For every line below, restate it exactly and drop the images.
=== Begin Enclosure ===
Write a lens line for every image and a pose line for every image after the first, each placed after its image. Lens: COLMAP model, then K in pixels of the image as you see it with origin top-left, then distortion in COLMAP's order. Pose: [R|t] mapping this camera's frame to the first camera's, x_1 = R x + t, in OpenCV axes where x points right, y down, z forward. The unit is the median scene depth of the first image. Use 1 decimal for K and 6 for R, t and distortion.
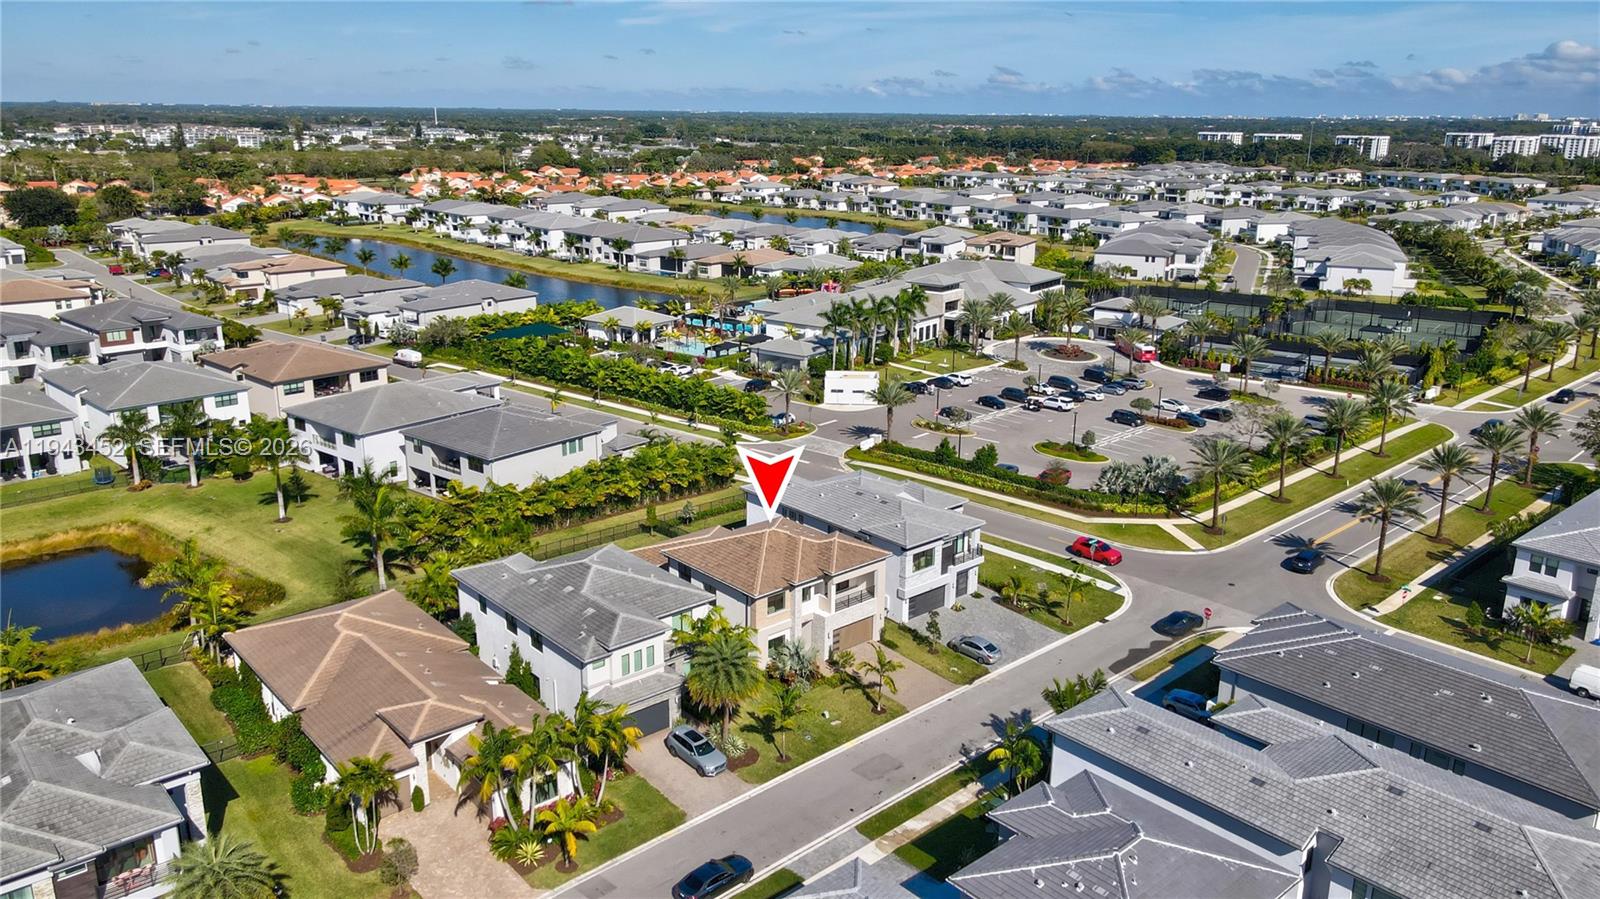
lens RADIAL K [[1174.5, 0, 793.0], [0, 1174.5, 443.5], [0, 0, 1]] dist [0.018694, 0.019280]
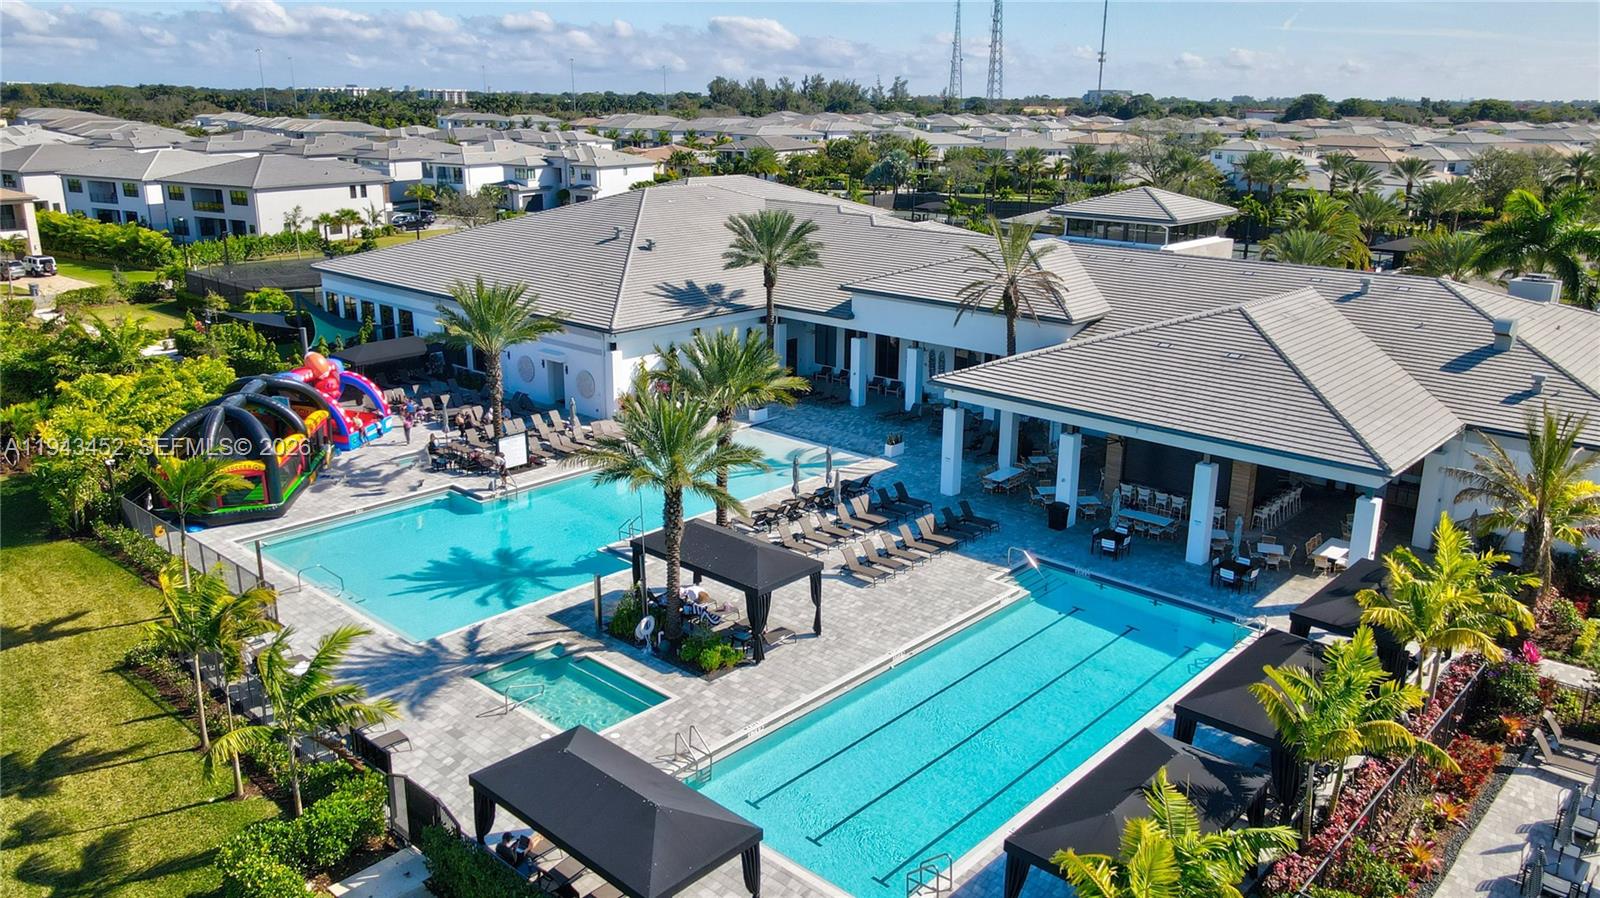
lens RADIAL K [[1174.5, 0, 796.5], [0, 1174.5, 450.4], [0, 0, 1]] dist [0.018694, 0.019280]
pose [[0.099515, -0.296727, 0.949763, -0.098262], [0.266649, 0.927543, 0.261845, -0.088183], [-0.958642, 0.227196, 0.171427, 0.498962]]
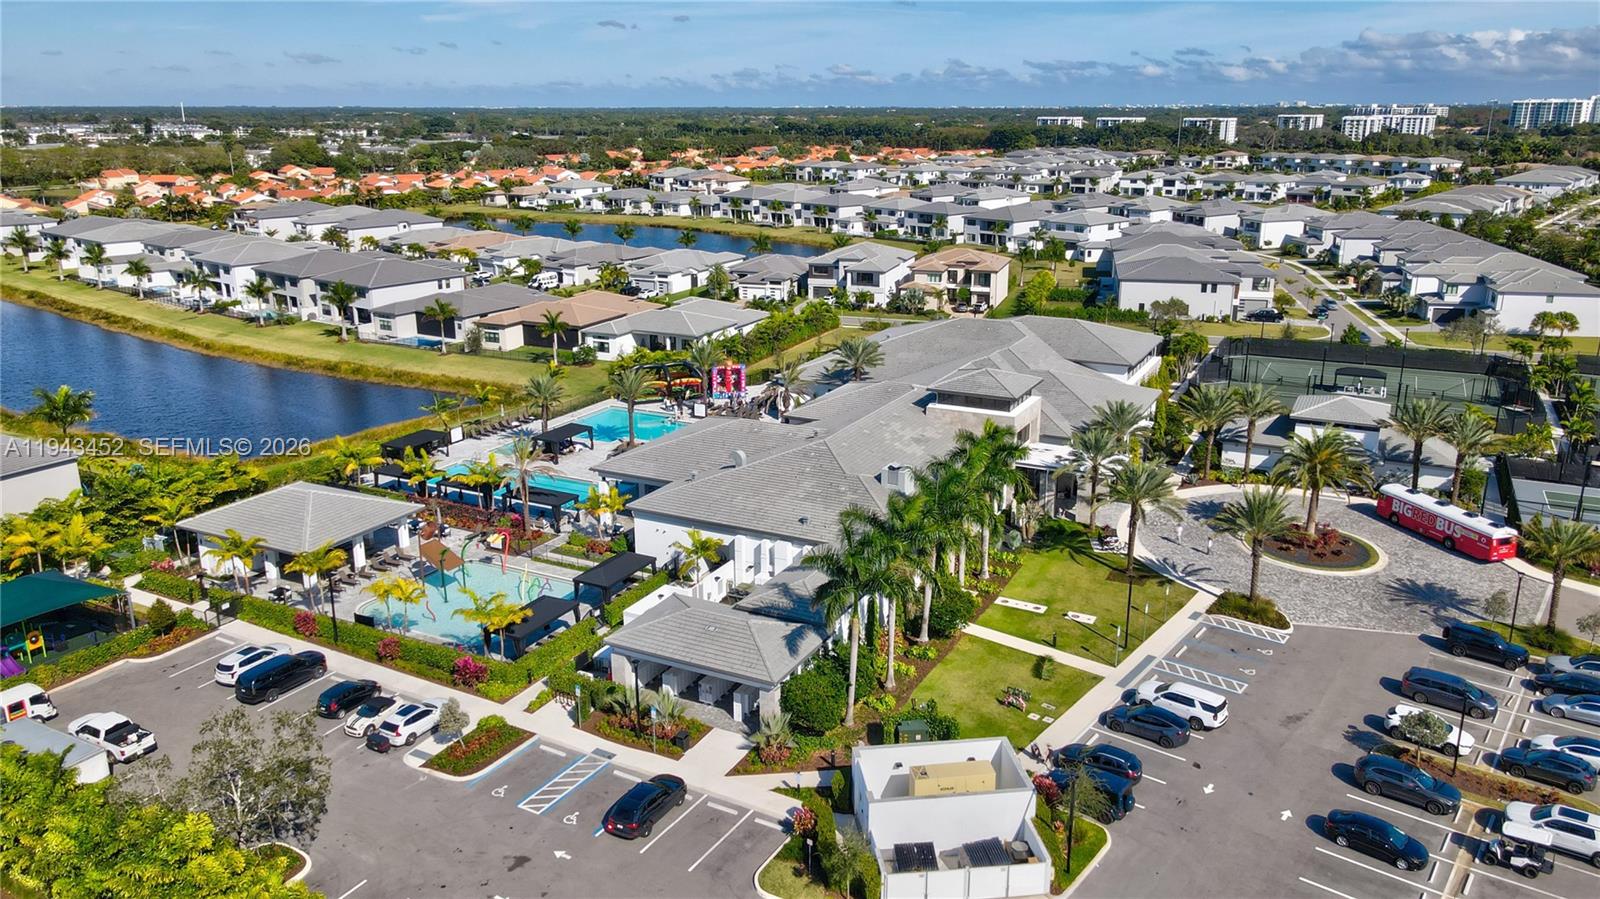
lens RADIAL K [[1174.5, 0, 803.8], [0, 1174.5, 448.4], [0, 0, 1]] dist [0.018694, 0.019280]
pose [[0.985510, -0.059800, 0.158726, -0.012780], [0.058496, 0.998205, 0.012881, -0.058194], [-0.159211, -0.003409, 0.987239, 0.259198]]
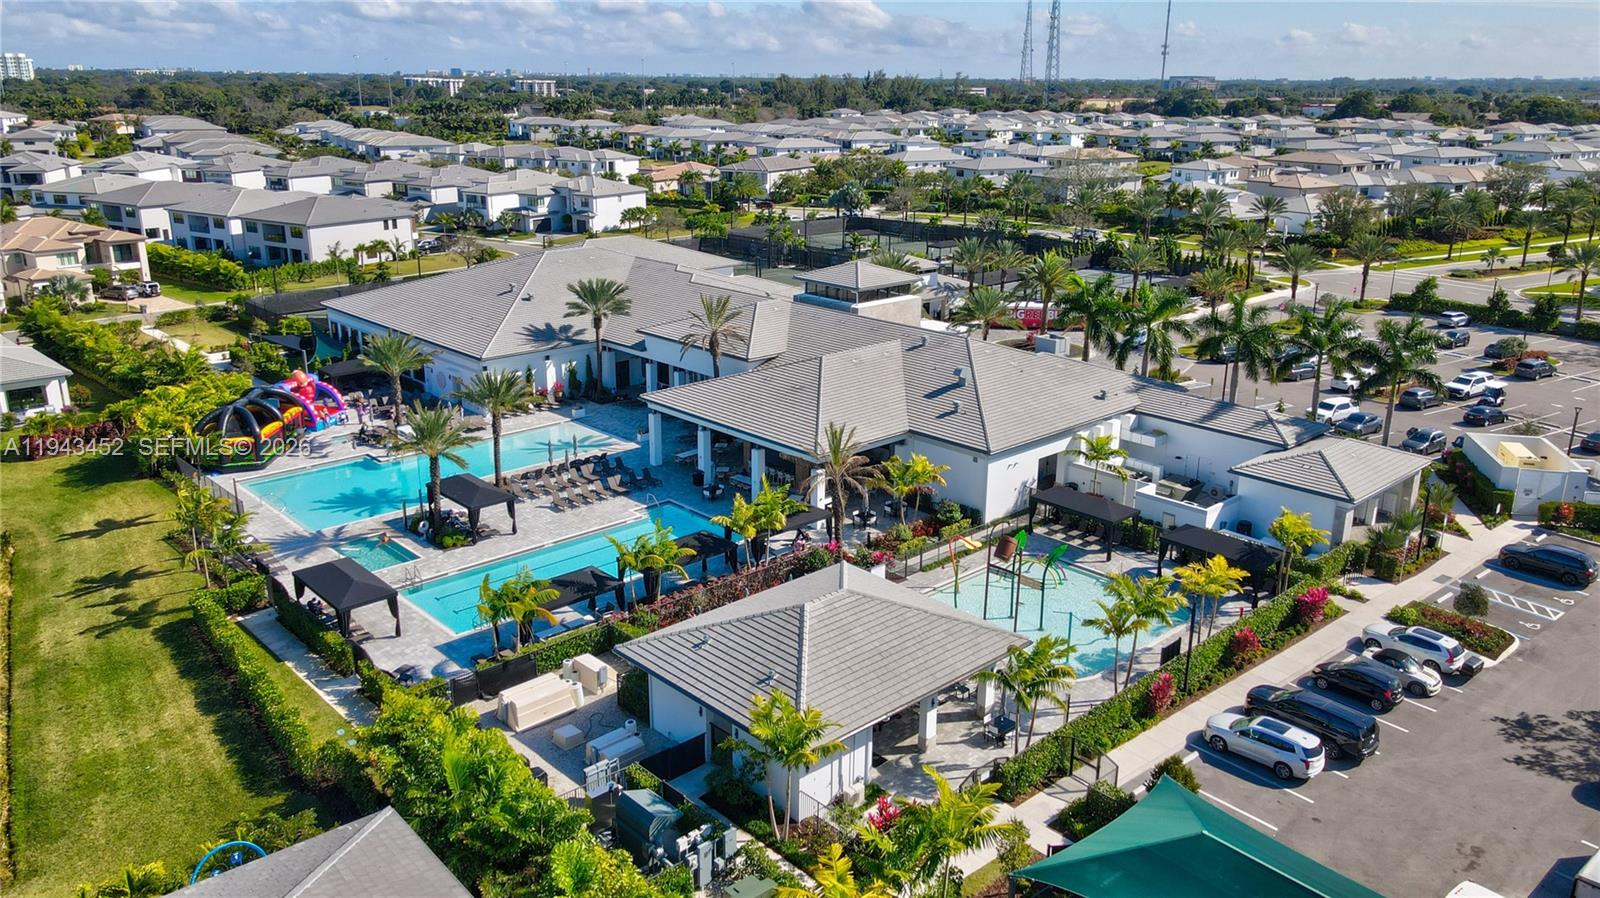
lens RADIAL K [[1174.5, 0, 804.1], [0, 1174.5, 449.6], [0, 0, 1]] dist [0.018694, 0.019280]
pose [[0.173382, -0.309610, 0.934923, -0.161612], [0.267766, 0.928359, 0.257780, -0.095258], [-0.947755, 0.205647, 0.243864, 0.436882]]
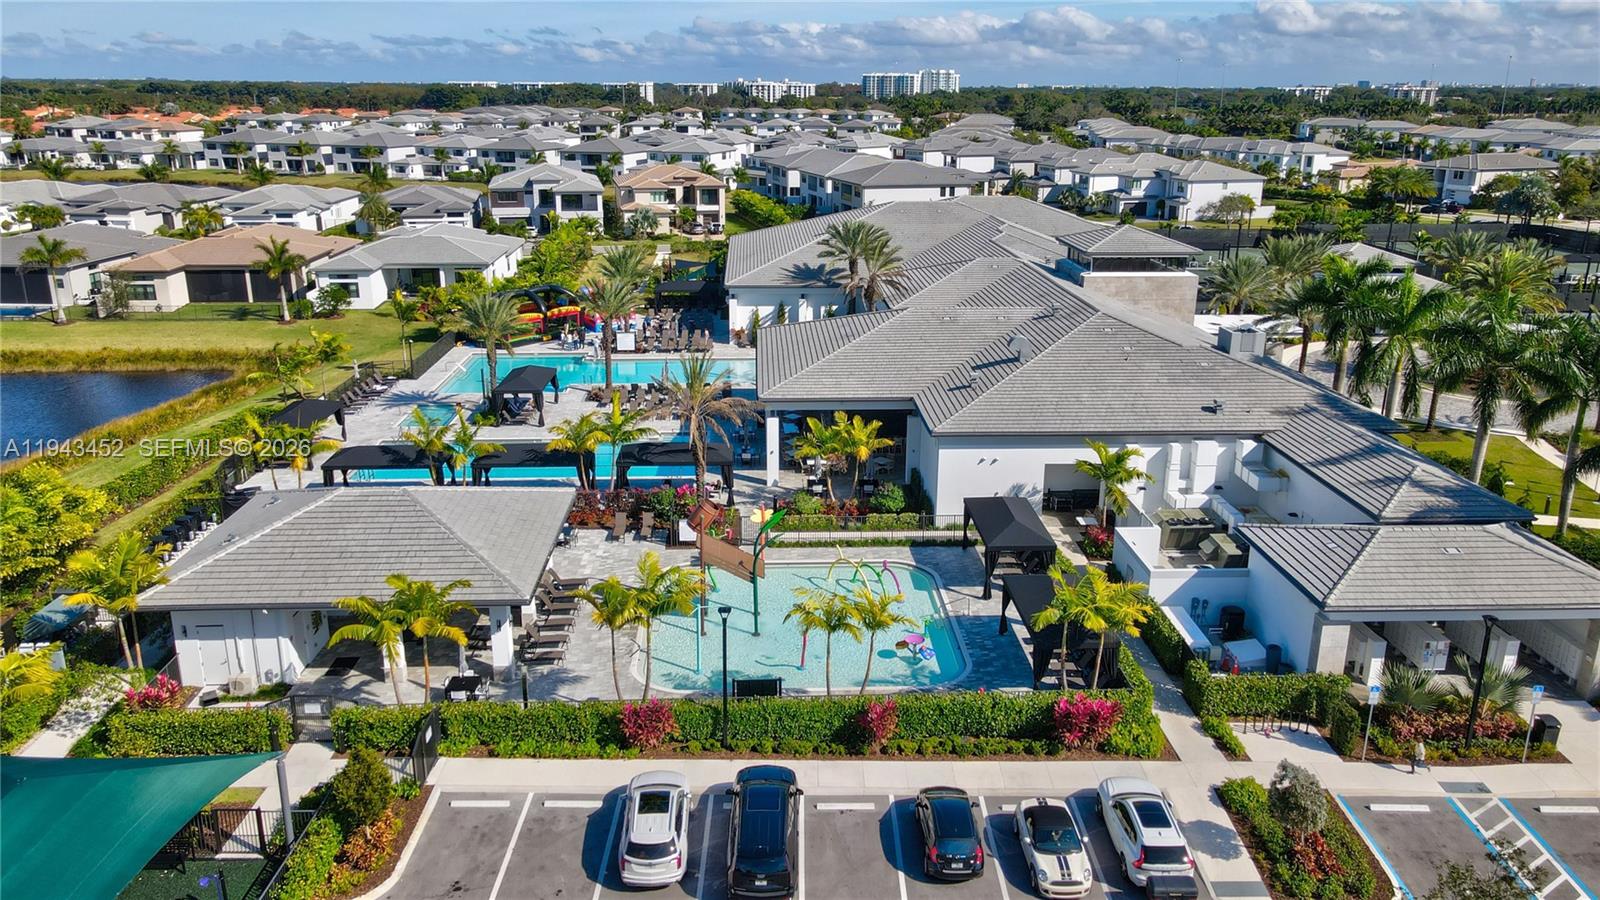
=== End Enclosure ===
Reply:
Write a lens line for every image and a pose line for every image after the first, each placed after its image. Lens: COLMAP model, then K in pixels of the image as you see it with origin top-left, then distortion in COLMAP's order. Pose: [R|t] mapping this camera's frame to the first camera's, x_1 = R x + t, in OpenCV axes where x points right, y down, z forward. The unit is the median scene depth of the first image. Use 1 decimal for K and 6 for R, t and distortion.
lens RADIAL K [[1174.5, 0, 793.0], [0, 1174.5, 443.5], [0, 0, 1]] dist [0.018694, 0.019280]
lens RADIAL K [[1174.5, 0, 796.5], [0, 1174.5, 450.4], [0, 0, 1]] dist [0.018694, 0.019280]
pose [[0.099515, -0.296727, 0.949763, -0.098262], [0.266649, 0.927543, 0.261845, -0.088183], [-0.958642, 0.227196, 0.171427, 0.498962]]
lens RADIAL K [[1174.5, 0, 803.8], [0, 1174.5, 448.4], [0, 0, 1]] dist [0.018694, 0.019280]
pose [[0.985510, -0.059800, 0.158726, -0.012780], [0.058496, 0.998205, 0.012881, -0.058194], [-0.159211, -0.003409, 0.987239, 0.259198]]
lens RADIAL K [[1174.5, 0, 804.1], [0, 1174.5, 449.6], [0, 0, 1]] dist [0.018694, 0.019280]
pose [[0.173382, -0.309610, 0.934923, -0.161612], [0.267766, 0.928359, 0.257780, -0.095258], [-0.947755, 0.205647, 0.243864, 0.436882]]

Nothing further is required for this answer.